Da qualunque lato si risalga al principio, si perviene sempre alla medesima conclusione, che il patto sociale stabilisce fra i cittadini una tale eguaglianza, che tutti sì impegnano sotto le stesse condizioni e tutti debbono godere dei medesimi diritti.
Così per la natura del patto, ogni atto di sovranità cioè ogni atto autentico della volontà generale obbliga o favoreggia ugualmente tutti i cittadini; di modo che il sovrano conosce solamente il corpo della nazione, e non distingue nessuno di quei che la compongono. Dunque che cosa è propriamente un atto di sovranità? Non è una convenzione del superiore coll’inferiore, ma una convenzione che fa il corpo con ciascuno de’ suoi membri: convenzione legittima perchè ha per base il contratto sociale, equa perchè è comune a tutti, utile perchè non può avere altro oggetto che il bene generale, soda perchè è guarentita dalla forza pubblica e dal potere supremo. Fintantochè i sudditi sono solamente sottoposti a simili convenzioni, non ubbidiscono ad altri fuorchè alla volontà propria; e chiedere fin dove si stendano i diritti rispettivi del sovrano e dei cittadini, gli è chiedere fino a qual punto questi possano impegnarsi seco stessi, e ciascuno verso tutti, e tutti verso ciascuno.
Quindi si vede che il potere sovrano benchè assoluto, sacro ed inviolabile, non varca nè può varcare i limiti delle convenzioni generali, e che ogni uomo può disporre, pienamente di quei beni e di quelle libertà che si ebbe per via di queste convenzioni; di modo che il sovrano non ha mai il diritto di gravare un suddito più d’un altro, perchè in tal caso l’affare diventando particolare, il suo potere non è più competente.

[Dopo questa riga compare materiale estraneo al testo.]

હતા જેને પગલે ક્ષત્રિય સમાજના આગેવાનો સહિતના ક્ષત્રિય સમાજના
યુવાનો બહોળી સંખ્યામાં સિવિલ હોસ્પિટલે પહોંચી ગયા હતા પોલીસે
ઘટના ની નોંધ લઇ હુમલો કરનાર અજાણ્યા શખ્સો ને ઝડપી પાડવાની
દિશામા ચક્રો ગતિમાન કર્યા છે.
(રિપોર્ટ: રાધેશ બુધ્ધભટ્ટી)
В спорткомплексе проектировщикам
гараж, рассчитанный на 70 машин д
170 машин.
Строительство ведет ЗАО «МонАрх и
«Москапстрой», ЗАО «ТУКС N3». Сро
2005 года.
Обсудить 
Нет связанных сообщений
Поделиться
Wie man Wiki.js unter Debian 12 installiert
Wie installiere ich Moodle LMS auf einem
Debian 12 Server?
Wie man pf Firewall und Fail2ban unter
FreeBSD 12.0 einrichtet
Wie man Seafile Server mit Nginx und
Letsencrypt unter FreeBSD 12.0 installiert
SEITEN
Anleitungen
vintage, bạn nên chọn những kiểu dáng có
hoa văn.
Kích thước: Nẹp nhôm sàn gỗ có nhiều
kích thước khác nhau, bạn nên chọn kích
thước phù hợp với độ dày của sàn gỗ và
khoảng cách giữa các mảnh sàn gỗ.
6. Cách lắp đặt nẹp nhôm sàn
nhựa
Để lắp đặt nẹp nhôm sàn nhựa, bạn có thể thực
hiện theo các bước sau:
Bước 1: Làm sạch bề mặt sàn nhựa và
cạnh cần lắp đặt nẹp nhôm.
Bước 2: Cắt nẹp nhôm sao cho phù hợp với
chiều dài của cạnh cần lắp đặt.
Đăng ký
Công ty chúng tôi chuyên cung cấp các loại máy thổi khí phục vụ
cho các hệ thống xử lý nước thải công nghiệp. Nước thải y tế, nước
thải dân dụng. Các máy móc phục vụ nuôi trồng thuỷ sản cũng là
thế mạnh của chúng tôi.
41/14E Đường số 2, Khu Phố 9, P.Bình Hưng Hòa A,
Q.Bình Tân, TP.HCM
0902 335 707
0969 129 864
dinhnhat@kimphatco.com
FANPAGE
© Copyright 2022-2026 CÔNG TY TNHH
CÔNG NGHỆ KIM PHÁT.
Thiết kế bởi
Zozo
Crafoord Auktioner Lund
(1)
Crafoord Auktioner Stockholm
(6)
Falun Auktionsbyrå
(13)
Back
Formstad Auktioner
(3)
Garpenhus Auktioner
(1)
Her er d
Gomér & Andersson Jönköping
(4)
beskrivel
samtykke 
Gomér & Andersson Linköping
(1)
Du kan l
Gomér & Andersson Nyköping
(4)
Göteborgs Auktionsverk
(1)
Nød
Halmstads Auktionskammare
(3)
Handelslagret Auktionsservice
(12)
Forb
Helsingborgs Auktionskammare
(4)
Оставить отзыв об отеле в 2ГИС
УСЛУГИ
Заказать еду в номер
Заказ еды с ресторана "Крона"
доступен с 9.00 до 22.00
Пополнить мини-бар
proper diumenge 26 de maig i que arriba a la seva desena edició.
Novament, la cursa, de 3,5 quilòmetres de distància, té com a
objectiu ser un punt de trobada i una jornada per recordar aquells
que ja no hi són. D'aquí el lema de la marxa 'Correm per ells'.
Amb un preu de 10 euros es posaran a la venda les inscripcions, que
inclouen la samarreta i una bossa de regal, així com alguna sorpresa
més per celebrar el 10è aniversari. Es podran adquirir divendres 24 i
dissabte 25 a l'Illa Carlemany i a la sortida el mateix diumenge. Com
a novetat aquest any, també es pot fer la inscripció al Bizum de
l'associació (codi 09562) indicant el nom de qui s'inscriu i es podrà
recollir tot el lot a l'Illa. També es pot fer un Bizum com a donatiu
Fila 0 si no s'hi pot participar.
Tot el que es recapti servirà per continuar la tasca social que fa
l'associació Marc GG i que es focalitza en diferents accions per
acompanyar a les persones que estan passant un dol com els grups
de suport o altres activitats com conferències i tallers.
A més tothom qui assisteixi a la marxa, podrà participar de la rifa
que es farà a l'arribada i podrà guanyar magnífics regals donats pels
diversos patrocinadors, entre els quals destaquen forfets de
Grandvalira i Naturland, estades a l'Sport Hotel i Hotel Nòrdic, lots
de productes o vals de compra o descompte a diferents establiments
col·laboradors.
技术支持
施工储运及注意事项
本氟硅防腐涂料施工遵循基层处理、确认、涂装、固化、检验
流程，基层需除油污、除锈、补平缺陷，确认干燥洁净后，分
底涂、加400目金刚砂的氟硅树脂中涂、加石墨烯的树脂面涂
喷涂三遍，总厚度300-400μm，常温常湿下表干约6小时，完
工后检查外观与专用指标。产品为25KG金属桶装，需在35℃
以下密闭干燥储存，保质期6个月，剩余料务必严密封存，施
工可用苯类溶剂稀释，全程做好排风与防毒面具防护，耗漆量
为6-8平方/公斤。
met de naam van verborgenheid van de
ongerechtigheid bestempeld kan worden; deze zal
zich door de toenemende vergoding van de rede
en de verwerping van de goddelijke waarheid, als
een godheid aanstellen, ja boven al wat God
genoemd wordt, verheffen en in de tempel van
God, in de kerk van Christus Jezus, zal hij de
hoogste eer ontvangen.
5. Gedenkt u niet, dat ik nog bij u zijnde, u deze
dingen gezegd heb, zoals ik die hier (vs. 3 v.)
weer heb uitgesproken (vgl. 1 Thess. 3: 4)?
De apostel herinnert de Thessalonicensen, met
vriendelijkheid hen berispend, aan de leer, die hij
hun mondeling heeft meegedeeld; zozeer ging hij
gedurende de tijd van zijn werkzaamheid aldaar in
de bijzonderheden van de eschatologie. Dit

Una volta ammesse queste distinzioni, gli è così falso che dal lato dei particolari siavi nel contratto sociale qualche vera rinunzia, che la loro condizione per l’effetto di questo contratto trovasi realmente preferibile a quella anteriore, ed invece di una alienazione non han fatto se non un cambio vantaggioso di un modo di vivere. incerto e precario in un altro migliore e più sicuro, dell’indipendenza naturale nella libertà, del potere di nuocere altrui nella loro propria sicurezza, e della loro forza che altri avrebbero potuto superare, in un diritto reso invincibile dalla unione sociale. La loro vita medesima che hanno consacrata allo stato, ne è continuamente protetta; e quando la mettono a repentaglio per difenderlo, che altro fanno eglino allora se non rendergli ciò che ricevettero da esso? Che fanno eglino diversamente di quello che avrebbero fatto più frequentemente, e con maggiore pericolo nello stato di natura, allorchè dando inevitabili battaglie, difendere della lor vita ciò che lor giova a a conservarla? È vero che tutti, ove occorra, hanno da combattere per la patria, ma è vero altresì che niuno ha da combattere per sè. E non si ha forse ancora un compenso a correre, per ciò che forma la nostra sicurezza, una parte dei pericoli, ai quali si dovrebbe pure andare incontro per noi stessi non appena che quella ci venisse tolta?
Note
- ↑ Attento lettore, non ti prema tanto di accusarmi qui di contraddizione, io ten prego. Io non l’ho potuta evitare nelle parole per la povertà della lingua, ma attendi.